No one can accuse Harvard Law professor J. Mark Ramseyer of having modest goals in his latest book “The Fable of the Keiretsu: Urban Legends of the Japanese Economy,” published this year by Chicago University Press.

Ramseyer and his co-author, University of Tokyo economist Yoshiro Miwa, set out to disprove nearly every widely held assumption about the Japanese economy. For starters, they debunk the idea that “keiretsu,” or insular business alliances among powerful corporations, like Mitsubishi, dominate the Japanese economy.

“[The] collective vision of Japan is a mirage,” they write. “It is not biased or exaggerated or misleading. It is fictitious.”

Ramseyer admits he, too, took many assumptions for granted at the start of his career. But he was never comfortable with economic theories built on one of those assumptions–Japanese exceptionalism.

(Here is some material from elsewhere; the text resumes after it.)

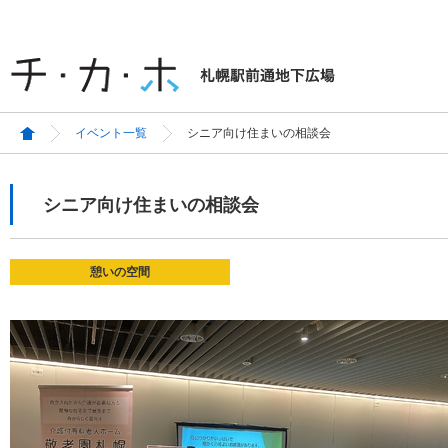
イベント一覧
シニア向け住まいの相談会
シニア向け住まいの相談会
憩いの空間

“I grew up there and went to Japanese public schools until sixth grade and it never struck me as a different world,” says Ramseyer, whose parents settled in Japan as missionaries. So when Miwa, whom Ramseyer describes as a “brilliant economist,” suggested to him that they take a hard look at some assumptions together, he quickly agreed.

In addition to challenging the idea of the keiretsu, the book deflates the powerful image of the “zaibatsu” empires–four families long thought to have “wheeled, dealed and bribed” their way into economic domination before World War II.

As for the idea that in more recent times Japanese businesses have relied on a single “main bank” for financing, the authors say it’s just as realistic as the story of the lost city of Shangri-la. They also refute the notion that the Japanese government skillfully engineered the post-war economic miracle, and they rebut the popular view that poor corporate governance caused the 1990s recession.

Although many of the conclusions in “The Myth of the Keiretsu” are startling to Western audiences, many Japanese readers have reacted with a yawn.

“It was no great surprise,” Ramseyer says. “It’s more the American academics who are wedded to these stereotypes, who get upset.” The myths, say the authors, tell us more about what was convenient for Westerners to believe. They also served the needs of Marxist scholars who dominated Japanese social science departments.

Later, American scholars (many of whom did not speak Japanese) relied on the narrow range of translated Japanese scholarship for their research. Ramseyer says a lack of cultural understanding also played a role. American observers, he says, bought into the notion that Japan’s Confucian culture rendered its people obedient and non-confrontational. “When big money is at stake,” he explains, “people tend to respond pretty much the same everywhere. Economics is about working through the implications.”

Ramseyer says there are still more legends he wouldn’t mind challenging. “But people might get tired of me,” he quips. “There goes Ramseyer, going after another stereotype again.”